Monday, May 14, 2007

Good teams get the calls

This came up in Dejan Kovacevic's chat:

Vito_Jr: Doesn't it seem like the Pirates are the vicitims of bad calls every night? Take Friday for instance. How is interference not called on Chipper Jones at 3rd base?

Dejan Kovacevic: Good teams get the calls. True in every sport. When the Pirates get good, they will get calls. One does not come before the other.

I've been meaning to comment on this.

As someone who watches or listens to a lot of Pirate baseball, I've gotten the strong impression the last year or two that the umps despise the Pirates.

It does no good to complain about officiating. But I will anyway.

Not only do they despise the Pirates, the umps do not seem to be as impartial as they were, say, ten or twenty years ago. Gone is the idea that they are fair and kind and above the passions of rooting. Now they are more like a bunch of evil prison guards. They make one bad call Everyone protests. They stand up for each other and the call, stupid as it was, stands. They make a virtue of being stubborn. This would be OK if they were more fair-minded. It is important to respect the rule of law in any game.

But instead of making the call up by giving the injured team the next borderline call, or by outright blowing another call in their favor -- something I remember seeing more often in the 1970s and 1980s -- now then make another lopsided call against the complaining team. And then they swagger about like conceited jackasses. How dare you call us wrong, they seem to say, now watch us get medieval on your ass.

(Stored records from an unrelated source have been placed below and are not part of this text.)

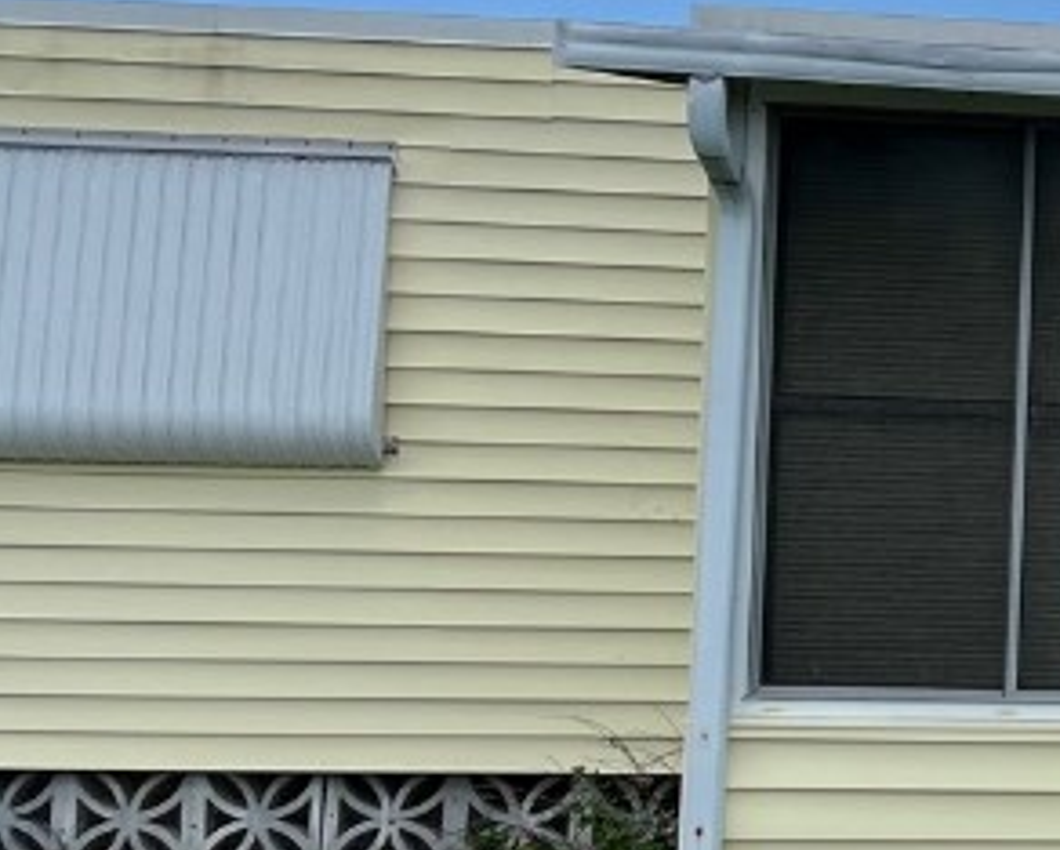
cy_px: 436
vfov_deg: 17.3
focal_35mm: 89
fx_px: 2794
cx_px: 1815
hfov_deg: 17.9
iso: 50
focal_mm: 5.1
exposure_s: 1/3623
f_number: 1.6
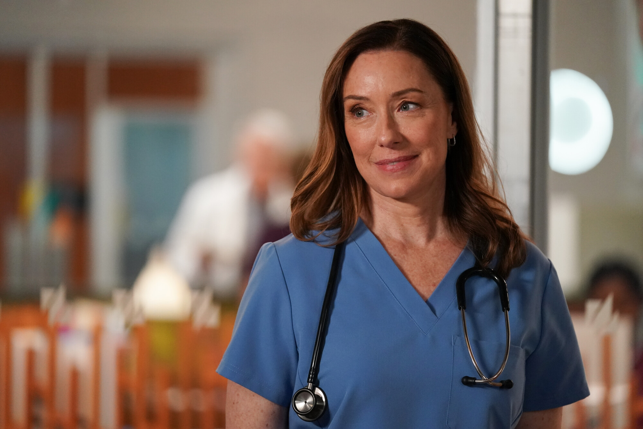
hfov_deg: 12.2
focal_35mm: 168
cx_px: 322
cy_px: 214
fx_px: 3000
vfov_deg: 8.2
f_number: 2.8
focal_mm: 168
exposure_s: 1/125
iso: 5000
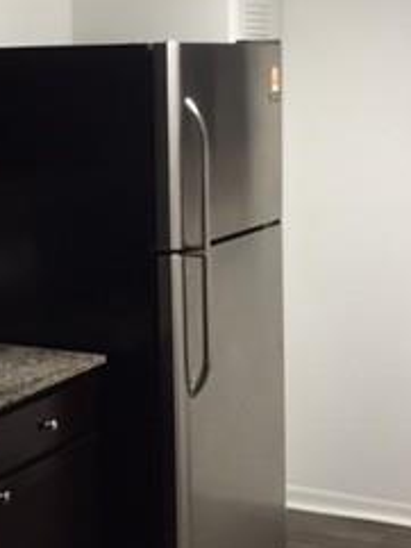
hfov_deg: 19.1
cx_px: 182
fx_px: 1218
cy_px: 196
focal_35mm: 77
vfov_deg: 25.2
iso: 125
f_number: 2.2
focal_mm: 4.15
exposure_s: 1/30
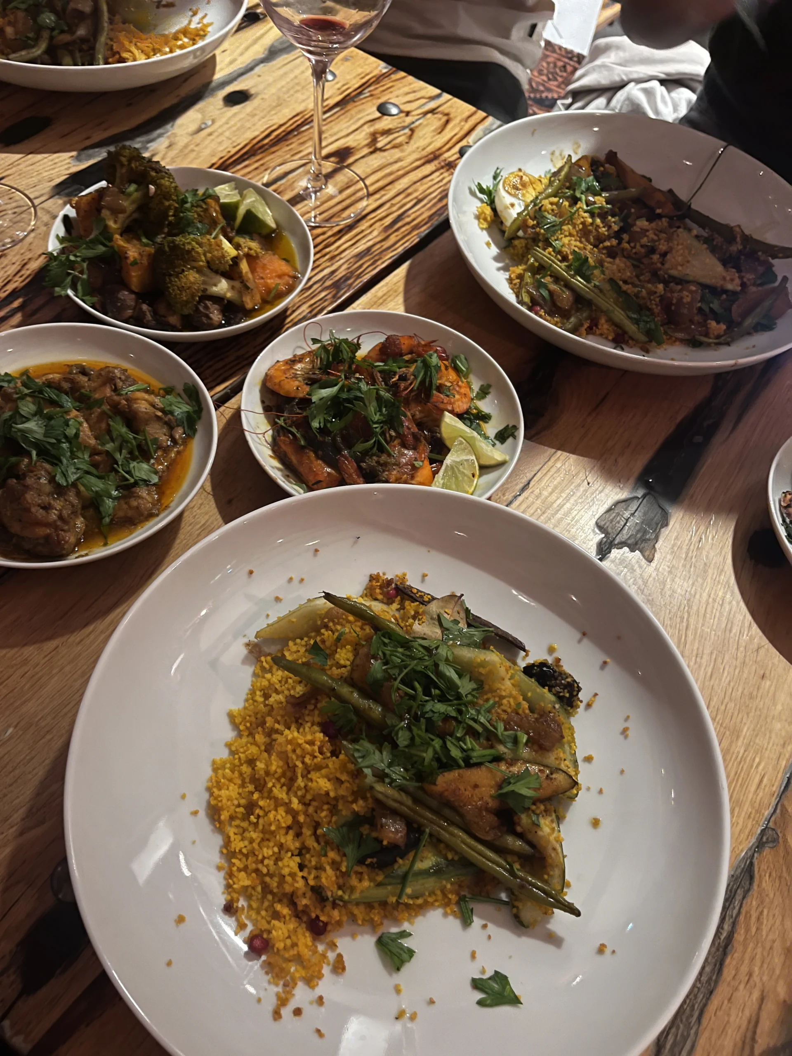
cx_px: 396
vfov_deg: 67.3
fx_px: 793
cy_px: 528
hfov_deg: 53.1
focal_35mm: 26
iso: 500
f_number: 1.6
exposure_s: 1/25
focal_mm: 5.1
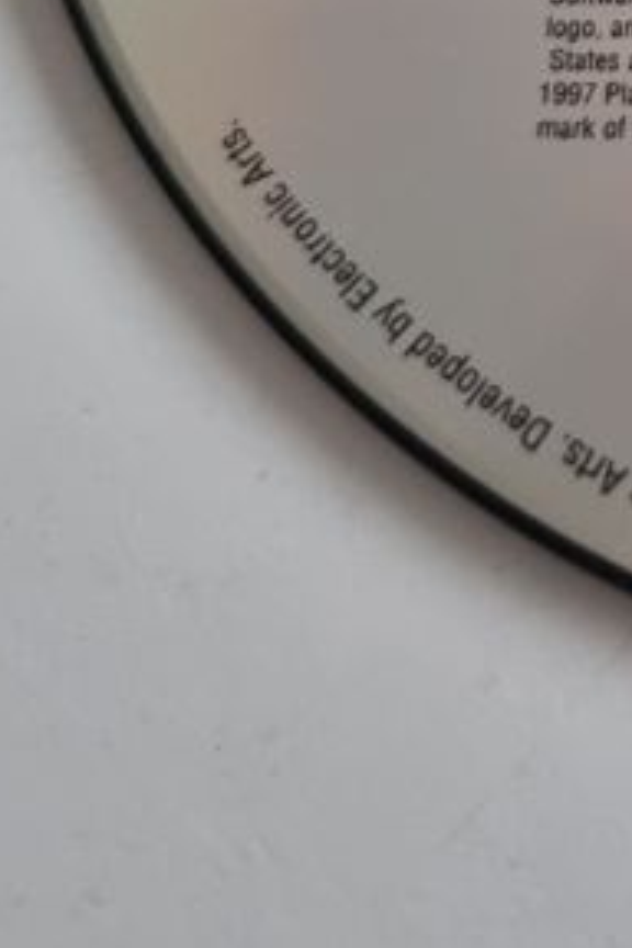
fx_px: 2475
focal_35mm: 94
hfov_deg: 13.3
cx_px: 1076
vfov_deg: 19.9
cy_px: -280
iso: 800
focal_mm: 5.4
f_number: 1.8
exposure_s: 1/50
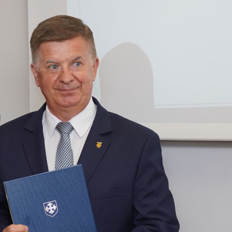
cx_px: 31
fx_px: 1448
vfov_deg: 9.2
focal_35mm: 191
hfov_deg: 9.1
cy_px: 113
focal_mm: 105
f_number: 4
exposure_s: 1/100
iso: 200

The first time this really hit me in the face were the back-to-back series in Boston and New York that year, I dunno, two or three back, when they clawed back to 30-30. Now it's routine. It's part of what really sucks about being a Pirates fan.

When McClendon was fired, I wondered if all of the animosity of umps was not directed at him. But they do the same thing to Tracy. So it's not McClendon they hate.

Whatever's the source of the problem, I wish the league would find a way to improve the quality of the officiating. Those guys need to be more impartial. The prison-guard mentality of the umps impairs our ability to enjoy MLB's product, and it only discourages the fans from bothering to follow this team.